▸ **Data excerpts**:
******

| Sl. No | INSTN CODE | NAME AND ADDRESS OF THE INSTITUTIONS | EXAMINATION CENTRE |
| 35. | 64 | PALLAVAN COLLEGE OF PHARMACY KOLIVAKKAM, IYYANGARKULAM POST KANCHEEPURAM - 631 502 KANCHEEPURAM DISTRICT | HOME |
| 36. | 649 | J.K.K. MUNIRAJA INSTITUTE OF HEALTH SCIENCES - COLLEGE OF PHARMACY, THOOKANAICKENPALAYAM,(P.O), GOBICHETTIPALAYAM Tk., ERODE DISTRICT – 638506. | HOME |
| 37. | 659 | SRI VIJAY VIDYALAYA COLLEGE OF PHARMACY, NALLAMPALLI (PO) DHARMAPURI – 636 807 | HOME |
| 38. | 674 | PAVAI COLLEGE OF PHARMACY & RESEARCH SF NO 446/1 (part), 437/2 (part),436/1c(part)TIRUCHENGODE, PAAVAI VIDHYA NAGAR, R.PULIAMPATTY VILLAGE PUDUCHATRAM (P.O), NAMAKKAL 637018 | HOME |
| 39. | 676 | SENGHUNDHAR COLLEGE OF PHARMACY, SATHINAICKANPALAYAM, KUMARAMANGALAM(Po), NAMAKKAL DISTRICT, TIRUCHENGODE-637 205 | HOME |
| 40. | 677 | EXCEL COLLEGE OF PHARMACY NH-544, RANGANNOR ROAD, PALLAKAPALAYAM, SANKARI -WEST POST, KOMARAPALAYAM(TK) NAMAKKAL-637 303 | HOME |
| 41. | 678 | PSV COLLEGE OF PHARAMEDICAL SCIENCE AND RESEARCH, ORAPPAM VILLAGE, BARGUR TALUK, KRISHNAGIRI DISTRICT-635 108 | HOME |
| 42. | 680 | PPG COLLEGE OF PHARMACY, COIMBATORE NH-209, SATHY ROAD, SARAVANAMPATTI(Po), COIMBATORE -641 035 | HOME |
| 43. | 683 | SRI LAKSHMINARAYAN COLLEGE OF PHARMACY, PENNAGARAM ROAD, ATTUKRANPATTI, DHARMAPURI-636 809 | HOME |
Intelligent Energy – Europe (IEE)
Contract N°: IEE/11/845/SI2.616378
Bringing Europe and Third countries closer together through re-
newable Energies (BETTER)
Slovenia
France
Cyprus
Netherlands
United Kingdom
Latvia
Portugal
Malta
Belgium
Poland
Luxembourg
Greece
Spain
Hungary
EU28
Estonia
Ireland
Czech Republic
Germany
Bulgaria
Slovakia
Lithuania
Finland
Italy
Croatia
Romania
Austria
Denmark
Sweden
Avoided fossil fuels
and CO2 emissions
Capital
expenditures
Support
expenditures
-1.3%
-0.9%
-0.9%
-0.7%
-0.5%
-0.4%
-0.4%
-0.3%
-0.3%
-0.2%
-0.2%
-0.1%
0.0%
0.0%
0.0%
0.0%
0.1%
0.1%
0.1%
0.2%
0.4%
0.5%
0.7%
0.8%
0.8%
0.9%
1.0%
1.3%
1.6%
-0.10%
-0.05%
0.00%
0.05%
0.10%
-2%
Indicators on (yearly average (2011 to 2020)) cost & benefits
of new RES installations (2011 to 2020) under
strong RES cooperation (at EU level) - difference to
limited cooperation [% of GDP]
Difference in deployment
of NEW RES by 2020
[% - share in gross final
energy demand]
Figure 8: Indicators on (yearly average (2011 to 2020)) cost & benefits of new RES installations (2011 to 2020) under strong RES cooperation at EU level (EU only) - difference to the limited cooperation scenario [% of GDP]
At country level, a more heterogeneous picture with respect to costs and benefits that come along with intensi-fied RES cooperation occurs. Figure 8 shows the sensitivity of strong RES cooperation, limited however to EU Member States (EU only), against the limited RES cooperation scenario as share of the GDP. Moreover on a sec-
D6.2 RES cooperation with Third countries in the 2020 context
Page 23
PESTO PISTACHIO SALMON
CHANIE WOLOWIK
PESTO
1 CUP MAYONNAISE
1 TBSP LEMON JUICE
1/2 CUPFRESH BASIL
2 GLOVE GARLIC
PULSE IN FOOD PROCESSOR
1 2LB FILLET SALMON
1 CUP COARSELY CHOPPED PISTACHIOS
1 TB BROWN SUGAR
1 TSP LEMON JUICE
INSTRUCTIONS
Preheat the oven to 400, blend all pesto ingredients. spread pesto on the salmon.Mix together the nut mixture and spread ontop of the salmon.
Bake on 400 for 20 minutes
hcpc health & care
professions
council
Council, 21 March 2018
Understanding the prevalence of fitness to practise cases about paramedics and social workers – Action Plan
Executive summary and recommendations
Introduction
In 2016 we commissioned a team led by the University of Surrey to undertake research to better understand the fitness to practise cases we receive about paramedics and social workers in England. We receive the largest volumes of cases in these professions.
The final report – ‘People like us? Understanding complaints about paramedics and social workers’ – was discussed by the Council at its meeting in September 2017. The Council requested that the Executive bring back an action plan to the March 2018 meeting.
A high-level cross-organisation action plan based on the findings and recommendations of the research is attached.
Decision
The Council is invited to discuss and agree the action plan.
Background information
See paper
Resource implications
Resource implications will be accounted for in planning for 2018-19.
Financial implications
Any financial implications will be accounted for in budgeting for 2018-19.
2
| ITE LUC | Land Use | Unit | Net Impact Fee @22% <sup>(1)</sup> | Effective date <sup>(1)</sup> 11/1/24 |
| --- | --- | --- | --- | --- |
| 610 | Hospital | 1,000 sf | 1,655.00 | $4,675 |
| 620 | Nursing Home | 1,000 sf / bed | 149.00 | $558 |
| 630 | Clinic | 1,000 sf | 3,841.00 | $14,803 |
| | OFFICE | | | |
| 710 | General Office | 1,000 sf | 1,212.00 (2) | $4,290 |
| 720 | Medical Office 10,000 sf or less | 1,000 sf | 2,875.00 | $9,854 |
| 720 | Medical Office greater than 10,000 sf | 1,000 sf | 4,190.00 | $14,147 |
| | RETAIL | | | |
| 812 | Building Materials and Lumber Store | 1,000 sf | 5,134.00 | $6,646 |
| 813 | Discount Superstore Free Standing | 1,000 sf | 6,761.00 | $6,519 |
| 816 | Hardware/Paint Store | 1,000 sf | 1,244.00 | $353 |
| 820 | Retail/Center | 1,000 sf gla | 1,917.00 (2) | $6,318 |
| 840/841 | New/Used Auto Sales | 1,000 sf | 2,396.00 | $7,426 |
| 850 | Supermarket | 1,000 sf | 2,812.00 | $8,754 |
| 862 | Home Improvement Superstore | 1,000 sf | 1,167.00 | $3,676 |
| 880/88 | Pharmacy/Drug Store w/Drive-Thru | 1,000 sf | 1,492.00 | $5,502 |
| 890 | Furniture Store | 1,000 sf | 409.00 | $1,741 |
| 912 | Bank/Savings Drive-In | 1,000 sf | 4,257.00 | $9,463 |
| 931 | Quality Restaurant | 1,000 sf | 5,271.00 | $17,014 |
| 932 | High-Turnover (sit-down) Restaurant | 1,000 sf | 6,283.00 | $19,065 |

******

Reproduce each line from the records that contains the word "March".

Council, 21 March 2018
The final report – ‘People like us? Understanding complaints about paramedics and social workers’ – was discussed by the Council at its meeting in September 2017. The Council requested that the Executive bring back an action plan to the March 2018 meeting.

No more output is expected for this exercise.